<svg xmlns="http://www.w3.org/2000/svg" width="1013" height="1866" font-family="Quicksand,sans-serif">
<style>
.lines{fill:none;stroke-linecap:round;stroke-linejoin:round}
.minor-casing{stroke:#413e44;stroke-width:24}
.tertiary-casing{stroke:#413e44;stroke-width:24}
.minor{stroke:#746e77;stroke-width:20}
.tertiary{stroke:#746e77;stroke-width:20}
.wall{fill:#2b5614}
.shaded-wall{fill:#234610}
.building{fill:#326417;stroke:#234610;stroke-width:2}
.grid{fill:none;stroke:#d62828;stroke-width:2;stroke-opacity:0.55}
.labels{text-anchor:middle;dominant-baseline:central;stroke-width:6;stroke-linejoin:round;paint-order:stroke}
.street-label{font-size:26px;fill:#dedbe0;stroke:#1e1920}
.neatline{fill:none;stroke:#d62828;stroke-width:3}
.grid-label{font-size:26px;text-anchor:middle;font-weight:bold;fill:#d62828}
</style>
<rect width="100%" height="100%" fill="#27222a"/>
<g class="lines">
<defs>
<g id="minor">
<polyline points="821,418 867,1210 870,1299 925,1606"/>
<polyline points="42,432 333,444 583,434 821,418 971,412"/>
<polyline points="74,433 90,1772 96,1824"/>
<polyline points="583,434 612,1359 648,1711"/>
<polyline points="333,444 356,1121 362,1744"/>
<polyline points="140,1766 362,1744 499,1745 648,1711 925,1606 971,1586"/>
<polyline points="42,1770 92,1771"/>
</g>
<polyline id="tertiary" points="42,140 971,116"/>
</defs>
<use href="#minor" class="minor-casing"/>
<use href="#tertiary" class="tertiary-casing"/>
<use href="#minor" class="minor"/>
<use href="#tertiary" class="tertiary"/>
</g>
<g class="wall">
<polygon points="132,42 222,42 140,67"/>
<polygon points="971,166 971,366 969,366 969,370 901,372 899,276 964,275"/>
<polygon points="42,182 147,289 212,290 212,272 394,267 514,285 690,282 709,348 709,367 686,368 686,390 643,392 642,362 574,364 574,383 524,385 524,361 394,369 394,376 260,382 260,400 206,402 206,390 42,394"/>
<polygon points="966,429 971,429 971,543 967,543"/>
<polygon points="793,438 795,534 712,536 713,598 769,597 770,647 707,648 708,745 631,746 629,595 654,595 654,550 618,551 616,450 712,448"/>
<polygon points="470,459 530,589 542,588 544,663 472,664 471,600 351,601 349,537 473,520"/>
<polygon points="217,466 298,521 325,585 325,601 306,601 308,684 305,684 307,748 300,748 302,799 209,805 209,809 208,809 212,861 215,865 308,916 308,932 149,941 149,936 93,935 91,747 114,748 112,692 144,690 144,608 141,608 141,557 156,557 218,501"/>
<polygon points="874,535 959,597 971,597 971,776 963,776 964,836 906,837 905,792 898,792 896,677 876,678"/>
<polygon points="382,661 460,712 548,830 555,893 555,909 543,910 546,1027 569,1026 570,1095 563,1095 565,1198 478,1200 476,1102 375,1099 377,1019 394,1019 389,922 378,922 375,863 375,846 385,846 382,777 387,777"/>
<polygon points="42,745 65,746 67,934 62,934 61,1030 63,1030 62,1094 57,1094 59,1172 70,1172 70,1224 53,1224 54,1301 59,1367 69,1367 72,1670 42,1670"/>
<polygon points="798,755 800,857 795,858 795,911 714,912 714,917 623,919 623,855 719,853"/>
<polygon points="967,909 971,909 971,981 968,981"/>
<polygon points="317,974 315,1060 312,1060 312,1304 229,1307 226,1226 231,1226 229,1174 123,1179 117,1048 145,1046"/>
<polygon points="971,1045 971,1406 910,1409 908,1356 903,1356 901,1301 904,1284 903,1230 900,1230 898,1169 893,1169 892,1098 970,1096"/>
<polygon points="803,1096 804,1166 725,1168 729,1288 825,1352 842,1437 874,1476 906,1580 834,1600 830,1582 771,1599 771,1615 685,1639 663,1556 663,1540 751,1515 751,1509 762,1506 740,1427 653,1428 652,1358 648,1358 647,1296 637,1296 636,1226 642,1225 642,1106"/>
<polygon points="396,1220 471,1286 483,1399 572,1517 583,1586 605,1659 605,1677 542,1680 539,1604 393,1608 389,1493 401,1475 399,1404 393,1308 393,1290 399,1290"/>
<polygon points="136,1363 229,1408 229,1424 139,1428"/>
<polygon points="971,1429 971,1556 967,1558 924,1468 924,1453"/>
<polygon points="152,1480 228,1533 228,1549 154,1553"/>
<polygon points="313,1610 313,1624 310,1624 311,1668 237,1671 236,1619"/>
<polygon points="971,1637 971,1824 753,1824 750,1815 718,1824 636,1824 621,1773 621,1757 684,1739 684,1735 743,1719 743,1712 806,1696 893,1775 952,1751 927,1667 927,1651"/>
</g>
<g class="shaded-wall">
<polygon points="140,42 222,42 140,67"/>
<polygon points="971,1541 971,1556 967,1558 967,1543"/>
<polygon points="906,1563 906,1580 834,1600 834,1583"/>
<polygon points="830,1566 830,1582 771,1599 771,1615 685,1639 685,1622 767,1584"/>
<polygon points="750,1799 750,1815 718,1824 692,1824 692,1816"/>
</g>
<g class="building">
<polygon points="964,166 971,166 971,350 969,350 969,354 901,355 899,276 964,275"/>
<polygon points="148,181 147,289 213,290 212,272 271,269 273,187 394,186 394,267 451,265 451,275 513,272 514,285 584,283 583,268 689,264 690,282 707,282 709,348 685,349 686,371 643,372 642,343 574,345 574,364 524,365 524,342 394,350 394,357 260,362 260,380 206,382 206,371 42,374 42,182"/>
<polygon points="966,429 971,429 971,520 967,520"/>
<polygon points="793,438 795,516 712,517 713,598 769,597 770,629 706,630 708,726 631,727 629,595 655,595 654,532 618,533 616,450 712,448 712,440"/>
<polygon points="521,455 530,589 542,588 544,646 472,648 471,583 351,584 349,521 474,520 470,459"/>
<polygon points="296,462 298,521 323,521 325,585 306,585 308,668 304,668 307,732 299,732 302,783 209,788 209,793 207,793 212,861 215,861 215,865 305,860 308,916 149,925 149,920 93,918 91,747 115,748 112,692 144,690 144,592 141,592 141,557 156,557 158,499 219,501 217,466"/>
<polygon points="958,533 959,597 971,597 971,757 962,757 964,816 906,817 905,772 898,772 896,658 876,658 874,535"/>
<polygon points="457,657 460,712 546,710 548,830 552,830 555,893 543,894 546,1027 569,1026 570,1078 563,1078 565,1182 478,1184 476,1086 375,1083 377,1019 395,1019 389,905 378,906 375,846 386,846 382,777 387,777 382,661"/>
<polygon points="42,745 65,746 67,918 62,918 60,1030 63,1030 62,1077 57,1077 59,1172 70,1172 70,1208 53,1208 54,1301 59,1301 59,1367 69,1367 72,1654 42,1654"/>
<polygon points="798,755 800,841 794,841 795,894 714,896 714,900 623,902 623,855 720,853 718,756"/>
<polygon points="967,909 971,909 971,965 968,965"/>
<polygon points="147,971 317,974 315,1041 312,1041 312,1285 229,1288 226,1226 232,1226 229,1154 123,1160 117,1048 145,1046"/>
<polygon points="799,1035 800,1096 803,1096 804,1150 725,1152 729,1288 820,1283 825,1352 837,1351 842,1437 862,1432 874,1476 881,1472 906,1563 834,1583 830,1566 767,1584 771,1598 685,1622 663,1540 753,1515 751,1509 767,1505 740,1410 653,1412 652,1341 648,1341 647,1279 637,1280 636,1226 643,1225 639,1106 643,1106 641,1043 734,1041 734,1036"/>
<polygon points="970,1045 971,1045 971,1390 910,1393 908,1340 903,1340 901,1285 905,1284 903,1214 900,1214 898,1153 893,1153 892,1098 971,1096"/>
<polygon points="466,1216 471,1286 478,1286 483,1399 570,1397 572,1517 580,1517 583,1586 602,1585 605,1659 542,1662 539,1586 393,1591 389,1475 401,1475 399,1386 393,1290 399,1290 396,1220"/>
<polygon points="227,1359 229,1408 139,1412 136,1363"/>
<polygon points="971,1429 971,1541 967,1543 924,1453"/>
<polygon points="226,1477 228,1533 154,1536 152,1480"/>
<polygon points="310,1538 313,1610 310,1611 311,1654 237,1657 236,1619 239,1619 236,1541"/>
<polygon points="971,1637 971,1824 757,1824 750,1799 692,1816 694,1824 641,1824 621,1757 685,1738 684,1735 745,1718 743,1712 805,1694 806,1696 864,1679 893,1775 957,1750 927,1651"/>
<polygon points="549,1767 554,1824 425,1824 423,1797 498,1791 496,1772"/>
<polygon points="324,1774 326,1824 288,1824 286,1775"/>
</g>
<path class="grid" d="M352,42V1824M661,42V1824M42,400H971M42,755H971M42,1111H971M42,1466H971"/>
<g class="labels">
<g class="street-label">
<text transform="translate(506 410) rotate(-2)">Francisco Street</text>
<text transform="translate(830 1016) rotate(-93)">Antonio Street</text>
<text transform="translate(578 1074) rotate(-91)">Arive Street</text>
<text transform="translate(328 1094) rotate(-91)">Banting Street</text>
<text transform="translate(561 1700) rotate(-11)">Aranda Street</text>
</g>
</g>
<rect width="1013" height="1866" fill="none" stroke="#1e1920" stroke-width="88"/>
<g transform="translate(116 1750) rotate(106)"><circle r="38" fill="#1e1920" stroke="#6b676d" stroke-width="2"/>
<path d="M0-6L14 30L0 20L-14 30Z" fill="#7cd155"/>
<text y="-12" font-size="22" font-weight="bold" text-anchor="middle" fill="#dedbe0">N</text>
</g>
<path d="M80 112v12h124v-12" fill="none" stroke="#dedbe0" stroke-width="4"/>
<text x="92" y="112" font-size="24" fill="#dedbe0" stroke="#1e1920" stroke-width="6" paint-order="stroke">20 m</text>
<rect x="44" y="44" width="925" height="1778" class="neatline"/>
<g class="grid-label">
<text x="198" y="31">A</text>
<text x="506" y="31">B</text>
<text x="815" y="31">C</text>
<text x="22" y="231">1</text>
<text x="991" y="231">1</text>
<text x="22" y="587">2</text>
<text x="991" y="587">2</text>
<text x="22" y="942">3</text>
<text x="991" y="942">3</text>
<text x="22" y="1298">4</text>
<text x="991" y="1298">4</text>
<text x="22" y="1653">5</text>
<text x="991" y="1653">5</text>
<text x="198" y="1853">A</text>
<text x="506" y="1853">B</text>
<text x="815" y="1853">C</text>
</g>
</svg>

━━━━━━━━━━━━━━━━━━━━━━━━━━━━━━

Could you return all lines from the records that include the word "casing"?

_RESULT FOR THIS TASK_
.minor-casing{stroke:#413e44;stroke-width:24}
.tertiary-casing{stroke:#413e44;stroke-width:24}
<use href="#minor" class="minor-casing"/>
<use href="#tertiary" class="tertiary-casing"/>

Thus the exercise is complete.